= Deschooling =

Transition from the school system to homeschooling

Deschooling is a term invented by Austrian philosopher Ivan Illich. The word is mainly used by homeschoolers, especially unschoolers, to refer to the transition process that children and parents go through when they leave the school system in order to start homeschooling. The process is a crucial basis for homeschooling to work. It involves children gradually transitioning away from their schoolday routine and institutional mentality, redeveloping the ability to learn via self-determination, and discovering what they want to learn in their first homeschool days.

== Process ==
The amount of time this process takes can vary, depending on the type of person the child is and how much time they spent in the school system. The process may affect the behavior of different children differently. Especially in the first days of deschooling, it is often the case that children mainly want to recover from the school surroundings and therefore will generally sleep very long and refuse any kind of intentional learning and instead search for substitute satisfactions like watching TV or playing video games, very similar to the behavior during early school holidays. Further in this transition process, children may feel bored or may miss the daily structure, until they eventually find out how to make use of their time and freedom to find interests. In the best case this results in them voluntarily informing themselves about certain things they are interested in, whereupon homeschooling can start.

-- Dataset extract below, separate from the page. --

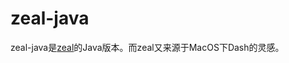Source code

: # zeal-java
zeal-java是[zeal][1]的Java版本。而zeal又来源于MacOS下Dash的灵感。

[1]: https://github.com/zealdocs/zeal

This step is often considered a recreation stage or a process of "healing" from the school environment. Many followers of the modern homeschool movement consider this step necessary because they find that the school system can damage a child's innate creativity, curiosity, and willingness to learn. They claim that in school most children only study under unnatural extrinsic pressure like grades, instead of for themselves, and that what, when, how, and with whom to learn is always predetermined instead of self-determinable there.

==Background==
Deschooling is credited to Ivan Illich, who felt that the traditional schooling children received needed to be reconstructed. Illich believed that schools contain a "hidden curriculum" that causes learning to align with grades and accreditation rather than with important skills. He believed that modern schooling is focused on growing schools as an industrialized system, a toxic industry that specializes in what families should be capable of forming themselves, namely education. According to Illich, schools align success on paper with academic excellence. As a result schools, grades, and diplomas give false assurances that the students have become knowledgeable in a certain educational concept.

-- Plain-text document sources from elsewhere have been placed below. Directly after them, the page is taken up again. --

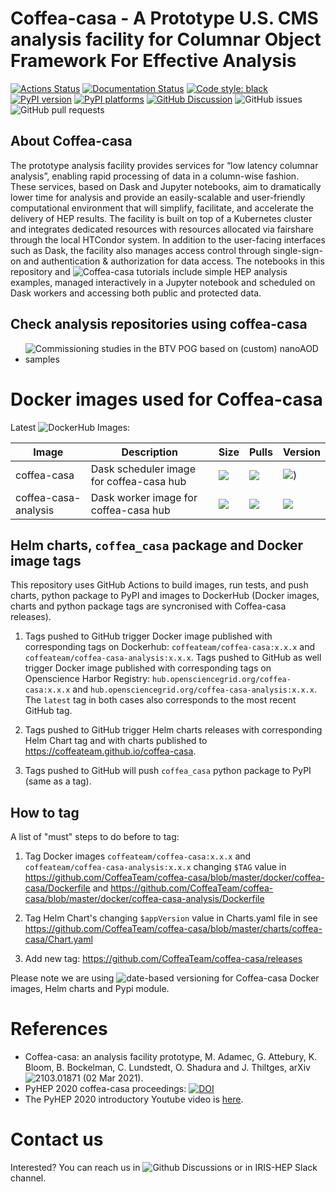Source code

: Coffea-casa - A Prototype U.S. CMS analysis facility for Columnar Object Framework For Effective Analysis
=========================================================

[![Actions Status][actions-badge]][actions-link]
[![Documentation Status][rtd-badge]][rtd-link]
[![Code style: black][black-badge]][black-link]
[![PyPI version][pypi-version]][pypi-link]
[![PyPI platforms][pypi-platforms]][pypi-link]
[![GitHub Discussion][github-discussions-badge]][github-discussions-link]
![GitHub issues](https://img.shields.io/github/issues/coffeateam/coffea-casa)
![GitHub pull requests](https://img.shields.io/github/issues-pr/coffeateam/coffea-casa)

[actions-badge]:            https://github.com/CoffeaTeam/coffea-casa/workflows/CI/CD/badge.svg
[actions-link]:             https://github.com/CoffeaTeam/coffea-casa/actions
[black-badge]:              https://img.shields.io/badge/code%20style-black-000000.svg
[black-link]:               https://github.com/psf/black
[github-discussions-badge]: https://img.shields.io/static/v1?label=Discussions&message=Ask&color=blue&logo=github
[github-discussions-link]:  https://github.com/CoffeaTeam/coffea-casa/discussions
[pypi-link]:                https://pypi.org/project/coffea-casa/
[pypi-platforms]:           https://img.shields.io/pypi/pyversions/coffea-casa
[pypi-version]:             https://badge.fury.io/py/coffea-casa.svg
[rtd-badge]:                https://readthedocs.org/projects/coffea-casa/badge/?version=latest
[rtd-link]:                 https://coffea-casa.readthedocs.io/en/latest/?badge=latest

About Coffea-casa
-----------------

The prototype analysis facility provides services for “low latency columnar analysis”, enabling rapid processing of data in a column-wise fashion. These services, based on Dask and Jupyter notebooks, aim to dramatically lower time for analysis and provide an easily-scalable and user-friendly computational environment that will simplify, facilitate, and accelerate the delivery of HEP results. The facility is built on top of a Kubernetes cluster and integrates dedicated resources with resources allocated via fairshare through the local HTCondor system. In addition to the user-facing interfaces such as Dask, the facility also manages access control through single-sign-on and authentication & authorization for data access. The notebooks in this repository and ![Coffea-casa tutorials](https://github.com/CoffeaTeam/coffea-casa-tutorials) include simple HEP analysis examples, managed interactively in a Jupyter notebook and scheduled on Dask workers and accessing both public and protected data.


Check analysis repositories using coffea-casa
-----------------

- ![Commissioning studies in the BTV POG based on (custom) nanoAOD samples](https://github.com/cms-btv-pog/BTVNanoCommissioning#coffea-casa-nebraska-af)


Docker images used for Coffea-casa
============

Latest ![DockerHub Images](https://hub.docker.com/orgs/coffeateam/repositories):

| Image           | Description                                   |  Size | Pulls | Version |
|-----------------|-----------------------------------------------|--------------|-------------|-------------|
| coffea-casa     | Dask scheduler image for coffea-casa hub            | ![](https://img.shields.io/docker/image-size/coffeateam/coffea-casa?sort=date) | ![](https://img.shields.io/docker/pulls/coffeateam/coffea-casa?sort=date) | ![](https://img.shields.io/docker/v/coffeateam/coffea-casa?sort=date))
| coffea-casa-analysis | Dask worker image for coffea-casa hub    | ![](https://img.shields.io/docker/image-size/coffeateam/coffea-casa-analysis?sort=date) | ![](https://img.shields.io/docker/pulls/coffeateam/coffea-casa-analysis?sort=date) | ![](https://img.shields.io/docker/v/coffeateam/coffea-casa-analysis?sort=date)


Helm charts, `coffea_casa` package and Docker image tags
-----------------

This repository uses GitHub Actions to build images, run tests, and push charts, python package to PyPI and images to DockerHub (Docker images, charts and python package tags are syncronised with Coffea-casa releases).

1. Tags pushed to GitHub trigger Docker image published with corresponding tags on Dockerhub: `coffeateam/coffea-casa:x.x.x` and `coffeateam/coffea-casa-analysis:x.x.x`.
Tags pushed to GitHub as well trigger Docker image published with corresponding tags on Openscience Harbor Registry: `hub.opensciencegrid.org/coffea-casa:x.x.x` and `hub.opensciencegrid.org/coffea-casa-analysis:x.x.x`. 
The `latest` tag in both cases also corresponds to the most recent GitHub tag.

2. Tags pushed to GitHub trigger Helm charts releases with corresponding Helm Chart tag and with charts published to https://coffeateam.github.io/coffea-casa.

3. Tags pushed to GitHub will push `coffea_casa` python package to PyPI (same as a tag).


How to tag
-----------------

A list of "must" steps to do before to tag:

1. Tag Docker images `coffeateam/coffea-casa:x.x.x` and `coffeateam/coffea-casa-analysis:x.x.x` changing `$TAG` value in https://github.com/CoffeaTeam/coffea-casa/blob/master/docker/coffea-casa/Dockerfile and https://github.com/CoffeaTeam/coffea-casa/blob/master/docker/coffea-casa-analysis/Dockerfile

2. Tag Helm Chart's changing `$appVersion` value in Charts.yaml file in see https://github.com/CoffeaTeam/coffea-casa/blob/master/charts/coffea-casa/Chart.yaml

3. Add new tag: https://github.com/CoffeaTeam/coffea-casa/releases


Please note we are using ![date-based versioning](https://calver.org/) for Coffea-casa Docker images, Helm charts and Pypi module.


References
============

* Coffea-casa: an analysis facility prototype, M. Adamec, G. Attebury, K. Bloom, B. Bockelman, C. Lundstedt, O. Shadura and J. Thiltges, arXiv ![2103.01871](https://arxiv.org/abs/2103.01871) (02 Mar 2021).
* PyHEP 2020 coffea-casa proceedings: [![DOI](https://zenodo.org/badge/DOI/10.5281/zenodo.4136273.svg)](https://doi.org/10.5281/zenodo.4136273)
* The PyHEP 2020 introductory Youtube video is [here](https://www.youtube.com/watch?v=CDIFd1gDbSc).


Contact us
============

Interested? You can reach us in ![Github Discussions](https://github.com/CoffeaTeam/coffea-casa/discussions) or in IRIS-HEP Slack channel.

John Holt was an educator who also believed in deschooling. His thoughts were closely aligned with Illich because neither was convinced that school was where students learned everything they needed to know. Instead, they emphasized that students learn consistently through other means, such as exposure to the natural world. Illich and Holt saw schools as being insufficient because of their focus on "skill drill" instead of other methods of learning. Additionally, theorists of deschooling saw education as maintaining the social order. Therefore, they wanted to "denounce the monopoly that traditional education institutions held on education and learning."

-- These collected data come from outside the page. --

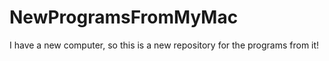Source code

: # NewProgramsFromMyMac
I have a new computer, so this is a new repository for the programs from it!

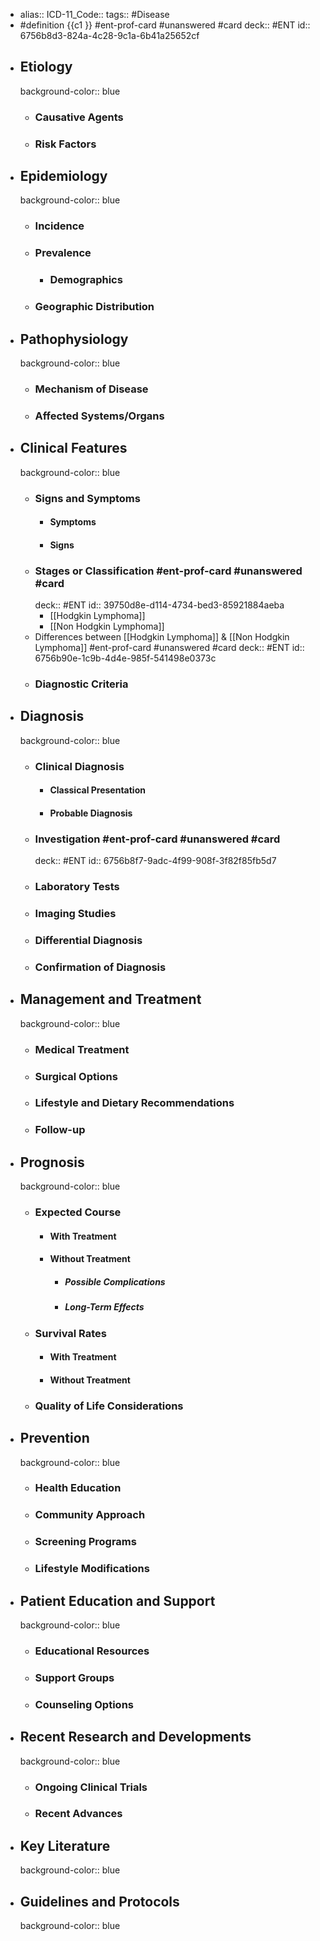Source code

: - alias::
  ICD-11_Code::
  tags:: #Disease
- #definition {{c1 }} #ent-prof-card #unanswered #card
  deck:: #ENT
  id:: 6756b8d3-824a-4c28-9c1a-6b41a25652cf
- ## Etiology
  background-color:: blue
  - ### Causative Agents
  - ### Risk Factors
- ## Epidemiology
  background-color:: blue
  - ### Incidence
  - ### Prevalence
    - ### Demographics
  - ### Geographic Distribution
- ## Pathophysiology
  background-color:: blue
  - ### Mechanism of Disease
  - ### Affected Systems/Organs
- ## Clinical Features
  background-color:: blue
  - ### Signs and Symptoms
    - #### Symptoms
    - #### Signs
  - ### Stages or Classification #ent-prof-card #unanswered #card
    deck:: #ENT
    id:: 39750d8e-d114-4734-bed3-85921884aeba
    - [[Hodgkin Lymphoma]]
    - [[Non Hodgkin Lymphoma]]
  - Differences between [[Hodgkin Lymphoma]] & [[Non Hodgkin Lymphoma]] #ent-prof-card #unanswered #card
    deck:: #ENT
    id:: 6756b90e-1c9b-4d4e-985f-541498e0373c
  - ### Diagnostic Criteria
- ## Diagnosis
  background-color:: blue
  - ### Clinical Diagnosis
    - #### Classical Presentation
    - #### Probable Diagnosis
  - ### Investigation #ent-prof-card #unanswered #card
    deck:: #ENT
    id:: 6756b8f7-9adc-4f99-908f-3f82f85fb5d7
  - ### Laboratory Tests
  - ### Imaging Studies
  - ### Differential Diagnosis
  - ### Confirmation of Diagnosis
- ## Management and Treatment
  background-color:: blue
  - ### Medical Treatment
  - ### Surgical Options
  - ### Lifestyle and Dietary Recommendations
  - ### Follow-up
- ## Prognosis
  background-color:: blue
  - ### Expected Course
    - #### With Treatment
    - #### Without Treatment
      - ##### Possible Complications
      - ##### Long-Term Effects
  - ### Survival Rates
    - #### With Treatment
    - #### Without Treatment
  - ### Quality of Life Considerations
- ## Prevention
  background-color:: blue
  - ### Health Education
  - ### Community Approach
  - ### Screening Programs
  - ### Lifestyle Modifications
- ## Patient Education and Support
  background-color:: blue
  - ### Educational Resources
  - ### Support Groups
  - ### Counseling Options
- ## Recent Research and Developments
  background-color:: blue
  - ### Ongoing Clinical Trials
  - ### Recent Advances
- ## Key Literature
  background-color:: blue
- ## Guidelines and Protocols
  background-color:: blue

==Unschooling/deschooling society==
"Deschooling" a person does not mean prohibiting people from learning or studying in schools. In Illich and Holt's unschooled society everybody would have the choice of whether they attend school. Rather than being forced to go to school, taking a test before entering a school, or being denied the opportunity to learn a desired topic, people would be free to choose how they learn. According to John Holt, an advocate for unschooling, "a deschooled society would be a society in which everyone shall have the widest and freest possible choice to learn whatever he wants to learn, whether in school or in some altogether different way."